- 抜粋文 -
* * *

東京五輪のゴルフ日本代表ヘッドコーチを務める丸山茂樹プロが、オリンピアンと語らいながらそのライフスタイルを深掘りする本企画。第11回のゲストは、2012年ロンドン五輪のボクシングミドル級金メダリスト、村田諒太さん。
【Fun for Win】VOL.11
東京五輪ゴルフ日本代表ヘッドコーチ 丸山茂樹×村田諒太[後編]

丸山茂樹さん
1969年生まれ。千葉出身。日本ツアー通算10勝。2000年より米ツアーに参戦し3勝。2002年には伊澤利光プロとゴルフワールドカップを制する。現在はゴルフ解説などで活躍する傍ら、ジュニアゴルファーの育成にも尽力。東京五輪ではリオ五輪に続き、ゴルフ日本代表のヘッドコーチを務める。愛称は“マルちゃん”。セガサミーホールディングス所属。
村田諒太さん
1986年生まれ。奈良出身。WBA世界ミドル級スーパーチャンピオン。強くなりたくて中学からボクシングを始め、南京都高校(現・京都廣学館高校)時代に高校5冠を達成し、その名を轟かせる。2012年のロンドン五輪では、ボクシングミドル級にて金メダル獲得。翌2013年にプロ転向。現在はIBF王者ゲンナジー・ゴロフキンとの統一戦実現を目指す。
ボロクソにやられた後輩、マイクを奪い「俺がやる!」
丸山 コーチと選手との理想的な関係について、村田さんはどう思われますか?
村田 要は化学反応だと思います。
丸山 相性のようなもの?
村田 そうですね。高校時代の恩師、武元前川先生は間違いなくそうでした。学生時代は、よく平手打ちをされましたが、恨みを持つことはなかったですね。僕の高校はヤンチャなほうだったんですが、生徒を社会に通用する人間に育てて、必ず卒業させるという先生の強い意志を感じていたので。
丸山 昔はそういう熱血教師、たくさんいましたよね。
村田 例えば、部室の鍵を後輩に預けて大目玉を食らったことがありました。部長の僕をはじめとする上級生が管理しなければいけないんですが、先生に見つかってしまい、部員全員、連帯責任で平手打ち。
丸山 愛のムチですね。
村田 僕自身、キャプテンとしての自覚が足りなかったと深く反省しましたね。その一方で、怒られると思ったら肩透かしを食らったことも。それは新入生を病院送りにしたときなんですが。
丸山 えーっ!?
村田 ボクシング部では毎年春になると、新入生にボクシング部員と対戦させて入部希望者を募るのが慣わしなんですが、そこで我こそはと手を挙げたのが、見るからに柄の悪そうな巨漢の新入生だったのです。
丸山 ほう。
村田 実は空手の有段者だったんです。その試合はあくまで新入生に興味を持ってもらうためのデモンストレーションなのに、対応した入部して半年の2年生部員がコテンパンにやられるのを見て僕はカチンときちゃって。マイクを奪って「俺がやる」と宣言するやいなや瞬殺。その場は大いに盛り上がったけれど……。
丸山 今なら大事になっていたかもしれませんね。

* * *

- 学習資料 -
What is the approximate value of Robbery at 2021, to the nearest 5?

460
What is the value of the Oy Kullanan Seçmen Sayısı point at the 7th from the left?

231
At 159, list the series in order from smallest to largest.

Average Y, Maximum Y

* * *

- 課題の指示 -
次の1.～3.の記述は抜粋文の内容と合っていますか？それぞれ「はい」か「いいえ」で答え、判断の決め手となる箇所をそのまま引用してください。
1. 村田さんは高校のボクシング部で部長を務めていた。
2. 入部を希望した巨漢の新入生は、ボクシングの有段者だった。
3. 村田さんはロンドン五輪と同じ2012年にプロへ転向した。
これらの記録は、抜粋文とは別の出典から取ったものです。

- 課題の解答 -
1. はい。「部長の僕をはじめとする上級生が管理しなければいけないんですが」
2. いいえ。「実は空手の有段者だったんです。」
3. いいえ。「翌2013年にプロ転向。」